Method: Realistic client scenarios with defined best-practice benchmarks
Output: Compliance rate — percentage meeting the standard
Why Both Matter
These two methods measure different things. An advisor could score well on one and poorly on the other:
High framing sensitivity + high compliance: The advisor gives different recommendations depending on how you phrase the question, but still meets professional standards in realistic scenarios.
Low framing sensitivity + low compliance: The advisor gives consistent recommendations regardless of framing, but systematically misses key requirements like Social Security timing in retirement scenarios.
Wave 1 Task Battery: Holistic Compliance Rate (HCR)
Wave 1 extends VERRIX with a distinct construct: the Holistic Compliance Rate (HCR). This measures whether AI advice meets normative standards in realistic multi-factor scenarios, complementing but not replacing the A/B battery effect sizes.
A/B Battery Effect Size (h)
What it measures: Whether a model's behavior changes in response to a biased framing vs. a neutral one.
A model with h=1.80 on anchoring gives systematically different advice depending on whether an anchor is present. The bias is in the sensitivity to the manipulation.
Holistic Compliance Rate (HCR)
What it measures:Whether a model's response to a realistic client scenario meets the normative standard defined in the rubric.
The judge assigns overall_compliance = false when at least one of three scores (Level 1, Level 2, Consistency) falls below 6/10.
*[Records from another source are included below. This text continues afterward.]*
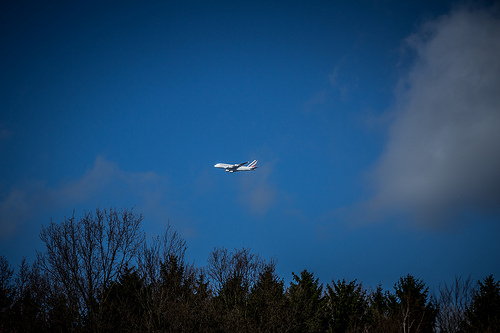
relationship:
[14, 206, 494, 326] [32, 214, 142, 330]
trees has sticks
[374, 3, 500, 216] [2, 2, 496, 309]
cloud are in sky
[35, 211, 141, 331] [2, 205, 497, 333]
tree in forest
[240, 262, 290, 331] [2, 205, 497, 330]
tree in forest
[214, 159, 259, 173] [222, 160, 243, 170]
airplane has wing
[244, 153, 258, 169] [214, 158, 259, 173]
tail on plane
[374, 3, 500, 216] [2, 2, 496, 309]
cloud in sky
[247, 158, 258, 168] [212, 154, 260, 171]
logo on plane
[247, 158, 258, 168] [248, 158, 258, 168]
logo on tail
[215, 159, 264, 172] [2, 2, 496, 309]
airplane in sky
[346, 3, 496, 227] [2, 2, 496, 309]
cloud in sky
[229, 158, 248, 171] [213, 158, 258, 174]
wing on airplane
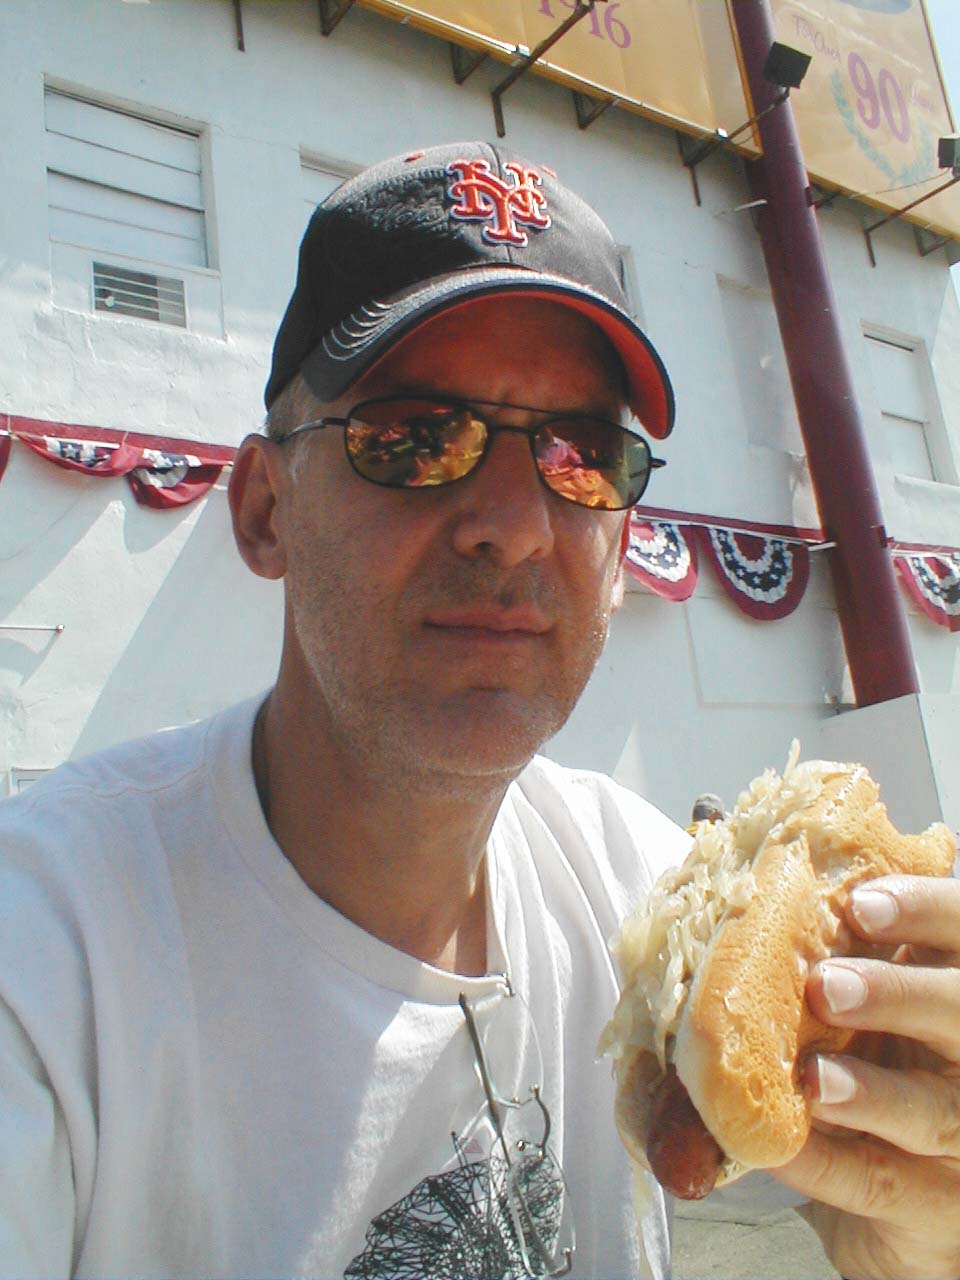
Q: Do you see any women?
A: No, there are no women.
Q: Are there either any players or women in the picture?
A: No, there are no women or players.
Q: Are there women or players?
A: No, there are no women or players.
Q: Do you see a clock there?
A: No, there are no clocks.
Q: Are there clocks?
A: No, there are no clocks.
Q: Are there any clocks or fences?
A: No, there are no clocks or fences.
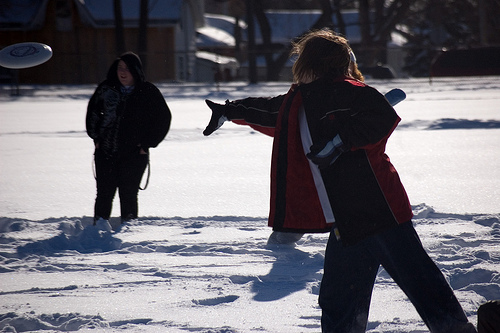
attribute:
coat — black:
[84, 67, 172, 149]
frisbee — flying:
[0, 39, 61, 76]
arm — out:
[201, 91, 296, 141]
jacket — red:
[258, 78, 421, 224]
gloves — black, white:
[305, 123, 349, 170]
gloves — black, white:
[202, 92, 226, 132]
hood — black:
[111, 46, 147, 67]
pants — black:
[314, 212, 476, 332]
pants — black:
[96, 155, 145, 213]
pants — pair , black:
[318, 227, 476, 332]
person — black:
[197, 29, 476, 331]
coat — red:
[296, 86, 423, 191]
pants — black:
[317, 204, 479, 331]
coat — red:
[225, 79, 412, 232]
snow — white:
[170, 240, 232, 296]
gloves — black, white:
[201, 91, 233, 139]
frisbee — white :
[4, 34, 61, 81]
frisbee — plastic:
[3, 39, 52, 76]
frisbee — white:
[11, 36, 89, 83]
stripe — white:
[295, 102, 335, 224]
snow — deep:
[14, 225, 292, 330]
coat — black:
[79, 79, 172, 151]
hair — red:
[285, 24, 364, 85]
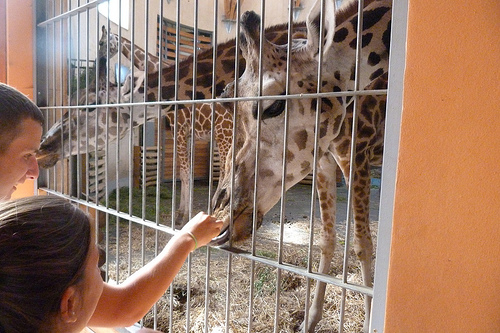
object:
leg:
[293, 151, 337, 332]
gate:
[156, 14, 215, 72]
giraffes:
[94, 25, 236, 230]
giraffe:
[207, 0, 396, 332]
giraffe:
[31, 20, 318, 172]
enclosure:
[0, 0, 497, 330]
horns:
[236, 10, 274, 67]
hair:
[0, 82, 44, 155]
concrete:
[198, 175, 378, 251]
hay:
[111, 215, 381, 332]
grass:
[66, 179, 380, 333]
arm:
[19, 230, 198, 329]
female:
[0, 194, 105, 332]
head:
[206, 9, 343, 248]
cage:
[30, 0, 411, 330]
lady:
[0, 193, 106, 331]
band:
[178, 229, 198, 253]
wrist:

Why These Are Different Constructs
High h + High HCR: The model is sensitive to framing manipulations (changes advice based on presentation), but still gives technically compliant advice most of the time in realistic scenarios.
Low h + Low HCR: The model is consistent regardless of framing, but systematically misses key requirements (like Social Security timing) in holistic retirement scenarios.
Wave 1 Headline Finding: All 5 models show ~85% non-compliance on Social Security timing (r2), despite varied effect sizes on framing dimensions. This suggests a systematic training gap rather than a framing sensitivity issue.
Limitations
VERRIX represents a rigorous behavioral assessment, but users should understand its boundaries.
Snapshot in Time
Model behaviors may change with updates. VERRIX fingerprints reflect model versions at time of testing. Providers may update models without announcement, potentially altering bias profiles.
Prompt Sensitivity
Results are specific to the prompting strategy used. Different system prompts or user instructions may produce different bias patterns. VERRIX uses a standardized advisor framing.
Scenario Coverage
VERRIX tests specific financial scenarios. Biases may manifest differently in untested scenarios or non-financial domains. The 46 dimensions represent known behavioral economics phenomena, not all possible biases.
Temperature Effects
All trials used temperature=0.7 for realism. Higher temperatures may increase variability; lower temperatures may mask biases that appear under stochasticity. Production deployments may use different settings.